SHORT TASK:
Format all of the entries below as a numbered list, leaving out any blank lines.

Entries from a data source
┄┄┄┄┄┄┄┄┄┄

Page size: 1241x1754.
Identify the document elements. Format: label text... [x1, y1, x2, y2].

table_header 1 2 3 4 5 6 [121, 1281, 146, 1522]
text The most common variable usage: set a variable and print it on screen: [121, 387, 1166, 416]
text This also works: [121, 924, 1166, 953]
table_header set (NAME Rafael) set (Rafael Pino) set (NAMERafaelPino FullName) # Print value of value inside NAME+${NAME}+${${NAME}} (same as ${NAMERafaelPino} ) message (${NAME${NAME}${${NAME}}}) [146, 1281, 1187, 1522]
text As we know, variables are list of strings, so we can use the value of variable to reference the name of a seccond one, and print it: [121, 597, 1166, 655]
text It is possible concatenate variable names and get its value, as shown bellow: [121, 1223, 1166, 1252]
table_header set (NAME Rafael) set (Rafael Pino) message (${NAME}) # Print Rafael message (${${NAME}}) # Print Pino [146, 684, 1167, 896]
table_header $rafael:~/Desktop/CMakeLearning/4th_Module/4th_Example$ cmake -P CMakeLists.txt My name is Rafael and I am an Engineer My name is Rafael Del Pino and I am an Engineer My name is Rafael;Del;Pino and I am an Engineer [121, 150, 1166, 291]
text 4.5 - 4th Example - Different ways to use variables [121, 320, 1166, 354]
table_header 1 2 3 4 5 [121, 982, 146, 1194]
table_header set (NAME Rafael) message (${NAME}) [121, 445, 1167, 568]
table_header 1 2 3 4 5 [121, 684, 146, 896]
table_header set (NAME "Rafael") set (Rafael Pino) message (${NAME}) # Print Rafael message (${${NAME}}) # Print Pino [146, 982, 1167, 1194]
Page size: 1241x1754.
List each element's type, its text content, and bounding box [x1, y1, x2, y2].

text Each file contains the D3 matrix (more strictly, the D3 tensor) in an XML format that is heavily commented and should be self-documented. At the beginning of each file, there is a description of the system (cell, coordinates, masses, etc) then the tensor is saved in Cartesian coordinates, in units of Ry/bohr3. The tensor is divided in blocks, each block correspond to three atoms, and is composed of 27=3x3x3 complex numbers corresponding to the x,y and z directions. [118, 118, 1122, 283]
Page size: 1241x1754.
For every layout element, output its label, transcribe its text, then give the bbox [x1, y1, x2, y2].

┄┄┄┄┄┄┄┄┄┄

EXPECTED OUTPUT:
1. Page size: 1241x1754.
2. Identify the document elements. Format: label text... [x1, y1, x2, y2].
3. table_header 1 2 3 4 5 6 [121, 1281, 146, 1522]
4. text The most common variable usage: set a variable and print it on screen: [121, 387, 1166, 416]
5. text This also works: [121, 924, 1166, 953]
6. table_header set (NAME Rafael) set (Rafael Pino) set (NAMERafaelPino FullName) # Print value of value inside NAME+${NAME}+${${NAME}} (same as ${NAMERafaelPino} ) message (${NAME${NAME}${${NAME}}}) [146, 1281, 1187, 1522]
7. text As we know, variables are list of strings, so we can use the value of variable to reference the name of a seccond one, and print it: [121, 597, 1166, 655]
8. text It is possible concatenate variable names and get its value, as shown bellow: [121, 1223, 1166, 1252]
9. table_header set (NAME Rafael) set (Rafael Pino) message (${NAME}) # Print Rafael message (${${NAME}}) # Print Pino [146, 684, 1167, 896]
10. table_header $rafael:~/Desktop/CMakeLearning/4th_Module/4th_Example$ cmake -P CMakeLists.txt My name is Rafael and I am an Engineer My name is Rafael Del Pino and I am an Engineer My name is Rafael;Del;Pino and I am an Engineer [121, 150, 1166, 291]
11. text 4.5 - 4th Example - Different ways to use variables [121, 320, 1166, 354]
12. table_header 1 2 3 4 5 [121, 982, 146, 1194]
13. table_header set (NAME Rafael) message (${NAME}) [121, 445, 1167, 568]
14. table_header 1 2 3 4 5 [121, 684, 146, 896]
15. table_header set (NAME "Rafael") set (Rafael Pino) message (${NAME}) # Print Rafael message (${${NAME}}) # Print Pino [146, 982, 1167, 1194]
16. Page size: 1241x1754.
17. List each element's type, its text content, and bounding box [x1, y1, x2, y2].
18. text Each file contains the D3 matrix (more strictly, the D3 tensor) in an XML format that is heavily commented and should be self-documented. At the beginning of each file, there is a description of the system (cell, coordinates, masses, etc) then the tensor is saved in Cartesian coordinates, in units of Ry/bohr3. The tensor is divided in blocks, each block correspond to three atoms, and is composed of 27=3x3x3 complex numbers corresponding to the x,y and z directions. [118, 118, 1122, 283]
19. Page size: 1241x1754.
20. For every layout element, output its label, transcribe its text, then give the bbox [x1, y1, x2, y2].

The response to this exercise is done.